A spokesman for House Speaker David Ralston says the chamber is unlikely to take up legislation that would create a "sunset committee" to weigh whether to cut certain state agencies until changes are made to the bill.

Marshall Guest says the speaker would like the conference committee on Senate Bill 223 to add language making the proposed law effective upon the governor's signature, allowing the committee to start working sooner. Otherwise, upon passage by both chambers, the bill would not take effect until July 1.

The bill was approved Monday in the Senate. The legislation would create a 14-member committee that would not unilaterally decide whether to eliminate programs, but would instead make a recommendation to the state Legislature on whether to cut, consolidate, privatize or otherwise change state programs.

ILLEGAL IMMIGRATION

A legislative committee in Georgia held a hearing Tuesday on a bill that would bar illegal immigrants from attending its state colleges, universities and technical schools, but the chairman delayed a vote on the measure.

The legislation would bar illegal immigrants from all 35 of Georgia's state colleges and universities, as well as the state's 25 technical schools. It passed out of the same committee last year but never made it to the House floor for a full vote. Rep. Tom Rice, R-Norcross, said the bill was pushed off until this year because the focus last year was on a broader, comprehensive crackdown on illegal immigration that passed and was signed into law by the governor.

House Higher Education Committee Chairman Rep. Carl Rogers, R-Gainesville, said he wants more time to consider about 1,000 emails and 1,000 phone calls he received on the topic and to consult with the university system and the bill's sponsor before bringing it up for a vote. He said he anticipates a vote in two or three weeks.

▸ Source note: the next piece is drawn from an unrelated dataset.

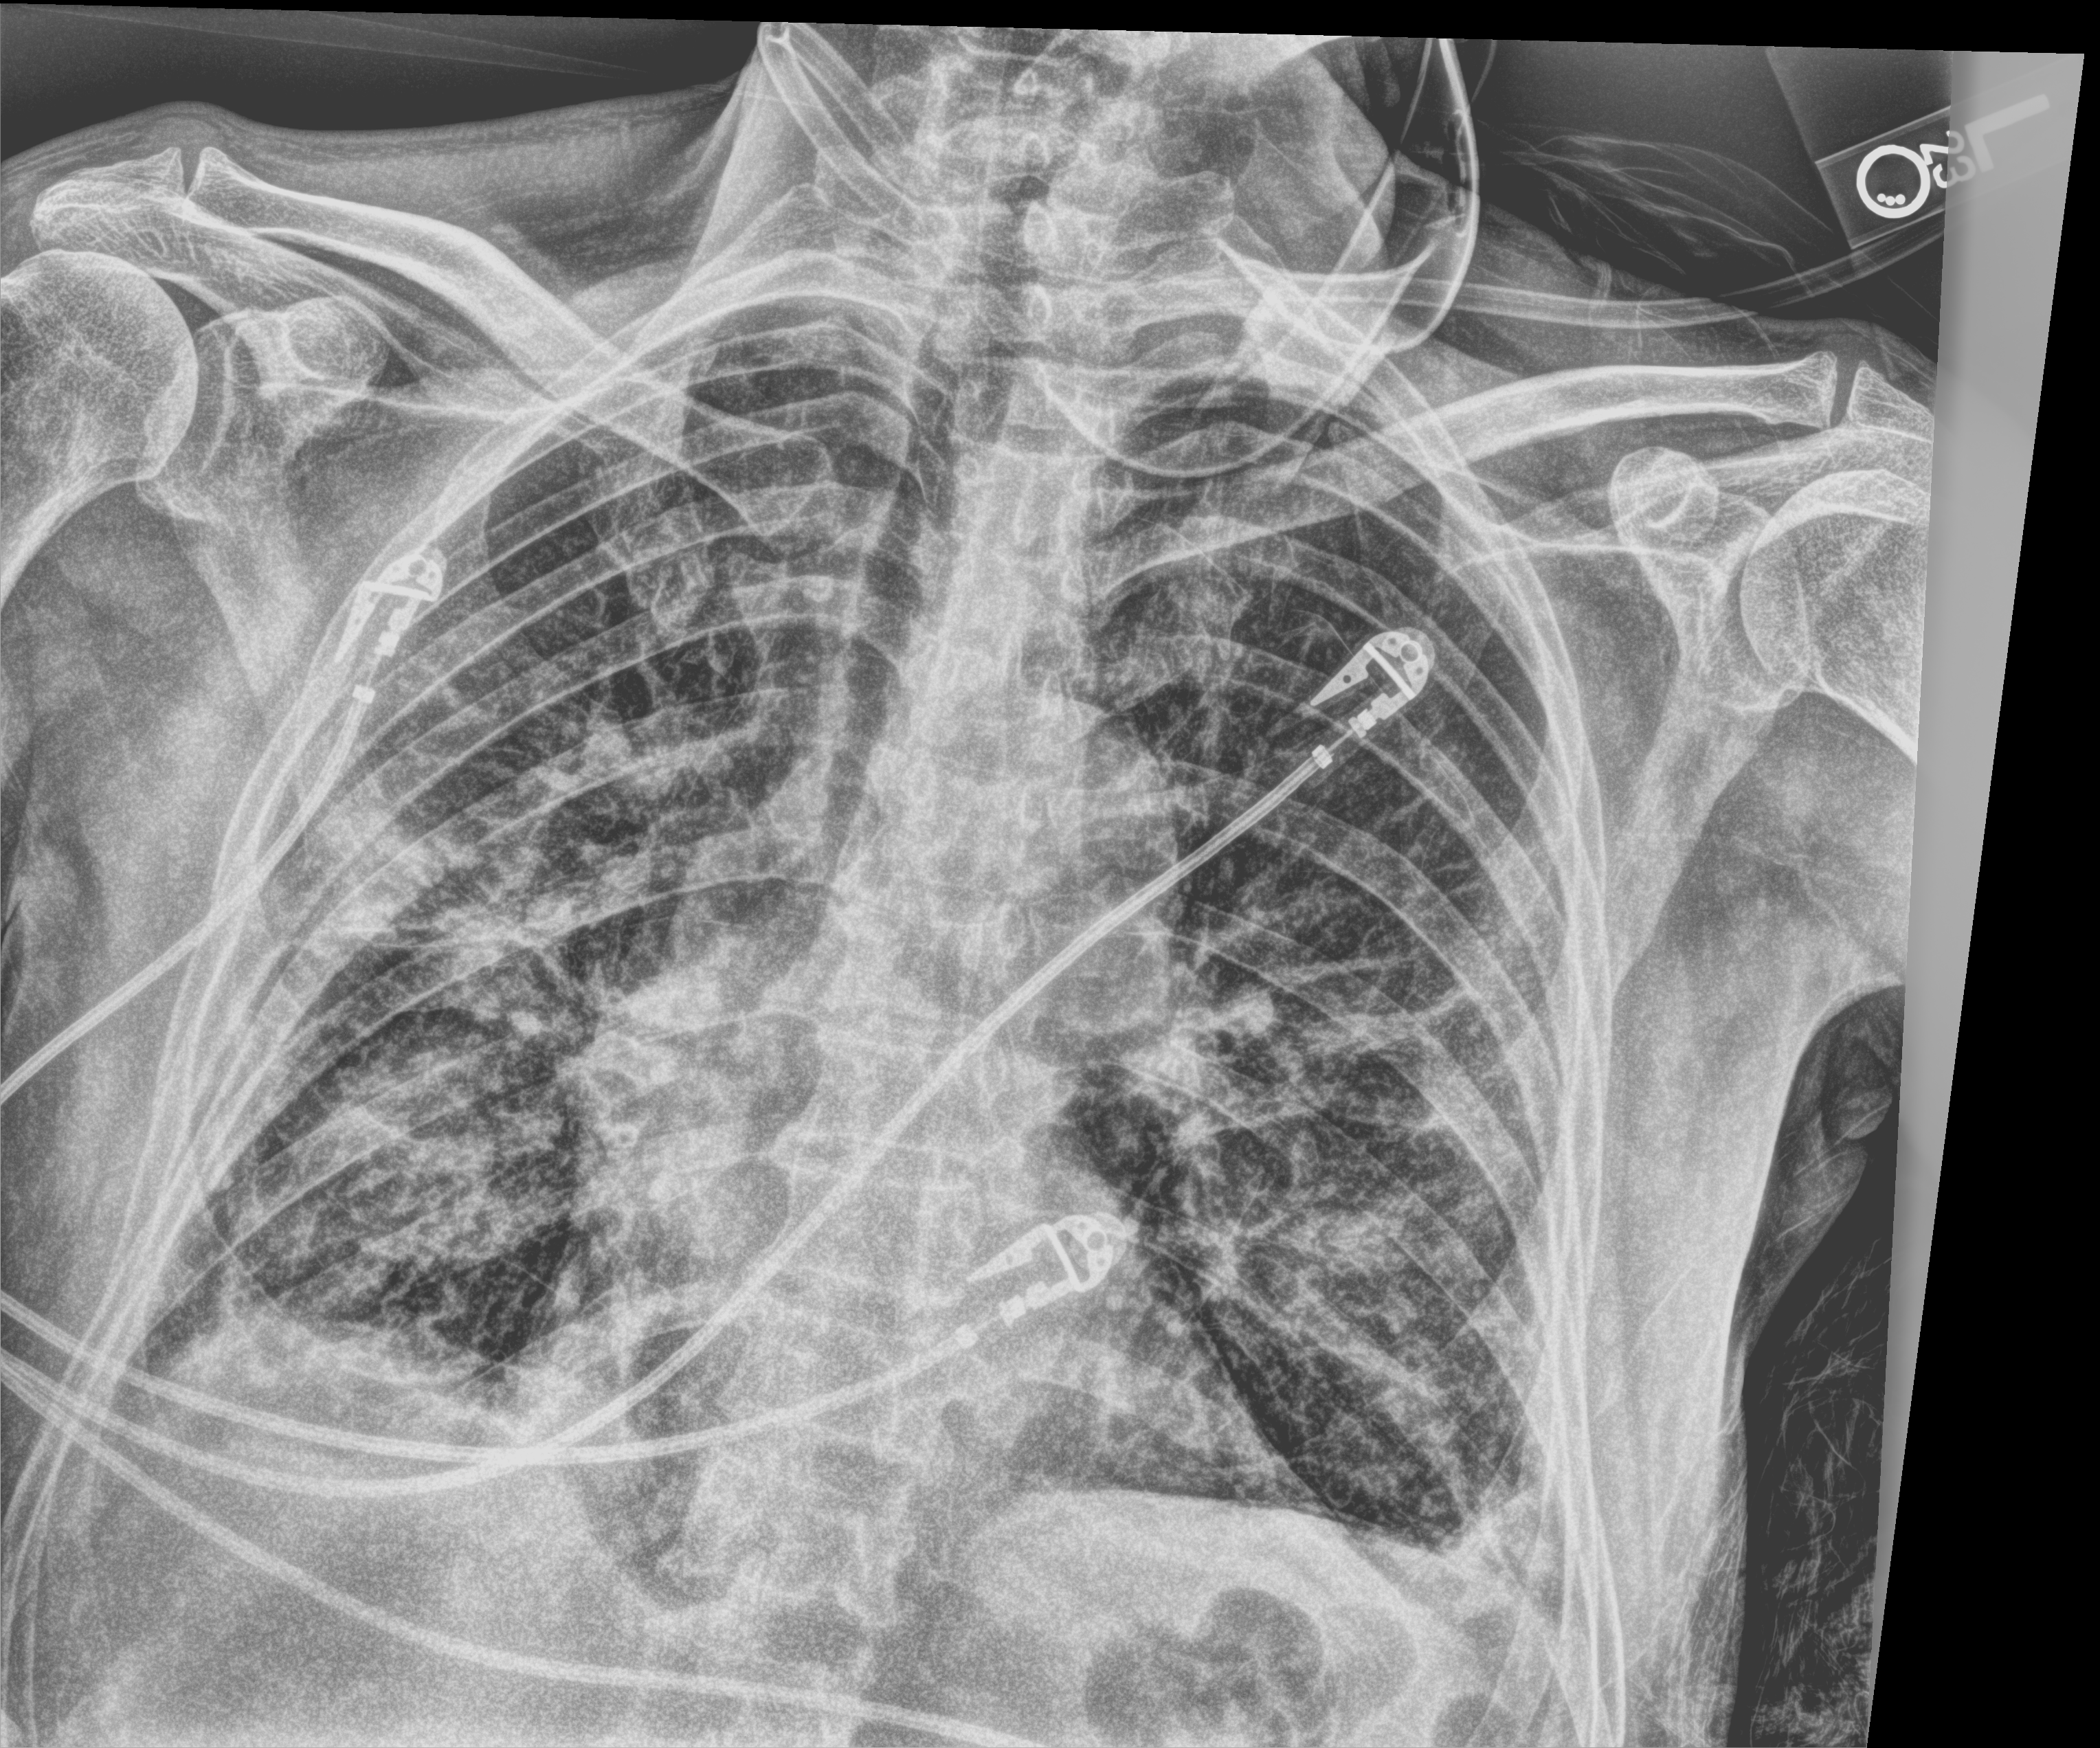
Bedside chest radiograph (computed radiography); anteroposterior (AP) projection. Male patient hospitalised with COVID-19, age 75–90 years.
Hospital-stay facts (about this admission, not read from this image; timing relative to this image not recorded): other chronic lung disease (admission record): yes; length of hospital stay: 70 days; mechanically ventilated during this hospital stay: yes.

The intent of the bill is to clarify the fact that postsecondary education is a public benefit and therefore should not be available to people who are in the country illegally, Rice said.

"Any situation in which there's a possibility of limiting the access for a Georgia citizen or a Georgia student to the university system in my estimation, and in what this bill says, ought to be restricted by the laws of Georgia," he said.